Italie : entre performances visibles et stagnation économique durable

stagnation économique

L’économie italienne semble afficher des signes de reprise, mais derrière des indicateurs superficiellement rassurants, la situation réelle reste préoccupante. Si le marché du travail et les finances publiques montrent des résultats encourageants, la croissance économique peine à s’affirmer durablement. La stagnation de la productivité, la faiblesse de la demande intérieure et les incertitudes liées au commerce international freinent le rebond du pays après la crise sanitaire.

Une croissance en berne malgré des apparences positives

Au deuxième trimestre 2025, le produit intérieur brut (PIB) italien a enregistré un recul de 0,1 % par rapport au trimestre précédent, marquant la première contraction depuis deux ans. Cette situation reflète la fragilité de la reprise italienne, qui n’a retrouvé son niveau pré-2008 qu’à la fin de l’année 2024. Plusieurs facteurs expliquent ce ralentissement : la demande extérieure s’essouffle, pénalisée par la faiblesse économique de ses principaux partenaires et les tensions géopolitiques. Les exportations de biens ont ainsi diminué de 2,2 %, après un sursaut ponctuel lié à l’anticipation de droits de douane américains. Parallèlement, la consommation des ménages reste atone, freinée par un moral fragile et un pouvoir d’achat qui ne parvient pas à se redresser pleinement malgré une inflation stabilisée.

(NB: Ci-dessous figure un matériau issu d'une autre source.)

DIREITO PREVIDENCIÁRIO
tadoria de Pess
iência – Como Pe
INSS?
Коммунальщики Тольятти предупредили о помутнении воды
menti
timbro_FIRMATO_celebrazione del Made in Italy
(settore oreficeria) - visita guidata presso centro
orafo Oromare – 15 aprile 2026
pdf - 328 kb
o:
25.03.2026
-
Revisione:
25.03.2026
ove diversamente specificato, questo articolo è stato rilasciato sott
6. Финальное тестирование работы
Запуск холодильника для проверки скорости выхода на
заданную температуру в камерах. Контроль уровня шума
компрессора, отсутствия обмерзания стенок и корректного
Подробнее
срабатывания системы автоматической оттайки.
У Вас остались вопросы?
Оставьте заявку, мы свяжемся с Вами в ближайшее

L’investissement : levier stratégique mais fragile

Le principal moteur de croissance demeure l’investissement, soutenu par les fonds européens du plan Next Generation EU (NGEU). L’Italie est le premier bénéficiaire en valeur absolue, ayant déjà reçu 122 milliards d’euros, soit 63 % des ressources qui lui ont été attribuées, bien au-dessus de la moyenne européenne de 49 %. Ces fonds sont orientés vers des réformes structurelles et des projets à long terme, incluant la transition écologique, la transformation numérique et la cohésion sociale. Si leur impact pourrait être significatif à moyen et long terme, il reste encore à concrétiser ces investissements pour transformer l’élan financier en croissance durable et tangible.

Un marché du travail en apparence florissant

Les chiffres de l’emploi donnent l’illusion d’une dynamique solide : le taux de chômage est tombé à 6 %, et le taux d’emploi a atteint 62,8 %. Cependant, une analyse plus fine révèle des déséquilibres structurels. La création d’emplois se concentre surtout dans les secteurs à faible productivité, tels que la construction, le commerce ou l’hôtellerie, et bénéficie principalement aux travailleurs de plus de 50 ans. Cette configuration entraîne un recul de la productivité par tête, limitant ainsi la capacité de l’économie italienne à générer une croissance soutenue et qualitative.

Finances publiques : des résultats encourageants mais limités

Sur le plan budgétaire, l’Italie a réduit son déficit de moitié en 2024, le ramenant à 3,4 % du PIB grâce à la discipline fiscale et à la diminution du « Superbonus », dispositif d’incitation à la rénovation énergétique des logements. Cette amélioration a rassuré les marchés et permis de contenir les taux d’emprunt souverains. Toutefois, la dette publique reste élevée et la marge de manœuvre pour de nouvelles politiques fiscales est restreinte. La faible croissance potentielle du pays complique la tâche pour maintenir cette trajectoire budgétaire stable.

Perspectives : un rebond incertain

Malgré des signaux positifs ponctuels, l’Italie reste confrontée à des défis structurels qui freinent sa croissance. La stagnation de la demande intérieure, la pression sur le commerce extérieur et la lenteur à transformer les investissements en productivité durable soulignent les limites d’un rebond superficiel. Comme le note Laurine Pividal, économiste pour l’Europe du Sud chez Coface : « L’Italie a été au cœur de la reprise post-pandémie en Europe, mais son économie retombe dans ses travers : la demande intérieure stagne, le commerce extérieur est sous pression et le pays peine à transformer l’élan temporaire en croissance durable ».

L’économie italienne est donc à un tournant : les indicateurs récents montrent des points positifs, mais sans réformes structurelles profondes et un soutien à la productivité, la croissance pourrait rester fragile et irrégulière dans les années à venir.